When speaking with him outside the lines of litigation, I was always beguiled by the aging rogue’s lack of pretense. Kunstler maintained that attorneys are under no obligation to take on every client who walks in the door. Once you took a case, though, it was your duty to give it your all. And because giving his all and zealously ensuring that the client got every available advantage was the attorney’s first duty, a lawyer had to be given a lot of leeway in choosing the clients and causes to which he would dedicate himself. It was one of the few things on which we agreed.

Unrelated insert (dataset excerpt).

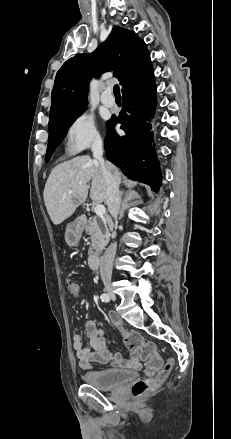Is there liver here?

In these chats, there was about Kunstler a refreshing absence of twaddle about the lofty nobility of his choices, a marked contrast to the drivel that flows from the pen of Conor Friedersdorf. At The Atlantic on Thursday, Mr. Friedersdorf delivered himself of what, even by his standards, was a shrill rant, provoked by my recent column on the hypocrisy of the Lawyer Left, which finds the American people’s support of traditional marriage too distasteful to defend but can’t queue up fast enough to volunteer its wares to assorted radicals, psychopaths, and deadbeats.
I used the occasion of King & Spalding’s abandonment of its Defense of Marriage Act clients — congressional representatives of the American people seeking to turn back challenges to DOMA — to highlight facts the legal profession, in its arrogance, dares you not to notice.
As an institution, the profession is the vanguard of the movement Left. Its votaries make their choices about representation based on progressive politics. Attorneys who are resistant to the cause but desperate to remain in the club are pressured to conform or at the very least to profess admiration for the heroic good faith in which the Lawyer Left remorselessly pursues its agenda. Thus can the profession reliably bank on cover from the GOP Lawyers Guild whenever a left-wing attorney gets nominated to a high government post or undertakes to champion some anti-bourgeois cause — and also bank on there being no need to return the favor.
K&S understands how the game is played. The firm wants to be perceived as supportive of gay marriage. In the same way, through its pro bono work for terrorists and death-row murderers, it wants to be perceived as supportive of judicializing warfare and expanding the rights of criminals. The firm figures it can’t afford to be on the wrong side of the culture war.
To most Americans, the progressive punch-list is deeply unpopular. Fortunately, progressives like Friedersdorf are much smarter than the rest of us — just like our progressive president, who, we learned from the Washington Post’s Dana Milbank this week, is actually too smart to be president. Part of what makes them so smart is their Alinskyite penchant for coopting causes and language. Friedersdorf is a “conservative,” don’t you know, skilled at cloaking legal radicalism in high-minded tropes about fidelity to our constitutional traditions.
He is in a snit because, unlike the GOP Lawyers Guild he prefers, I can’t seem to follow the Gitmo script, which calls for showering the Lawyer Left with fawning praise that can be used like a Black Panther billyclub to beat down conservative critics. Specifically, Friedersdorf is outraged by my “brazen” repetition of an effective critique the Left thought it had smothered months ago: namely, that it is perfectly fitting to label as the “al-Qaeda Seven” a group of seven lawyers who, before joining the Obama Justice Department, volunteered their services to the enemy in wartime.
I don’t know where Friedersdorf was when the Lawyer Left was calling us Bushitler-era prosecutors “the American Taliban.” In any case, as I’ve made clear before, those who coined the term “al-Qaeda Seven” were obviously not saying these lawyers were members of al-Qaeda or that they endorsed terrorism — though they are, for my taste, too indifferent to the barbarity of terrorism. The point is that they made a choice to do something they did not have to do, that no lawyer had to do. It was therefore fair to judge them on their choice, to infer a sympathetic ear for the terrorist portrayal of a corrupt and unjust America. It was also reasonable to predict that, on their watch, the Justice Department would do things like return terrorism to a criminal-justice problem rather than a wartime military challenge, push for enhanced due process for terrorists, turn the battlefield into a crime scene complete with Miranda warnings for captured combatants, and elevate “Muslim outreach” over aggressive enforcement against Islamist groups that materially support terrorists. (Guess what happened.)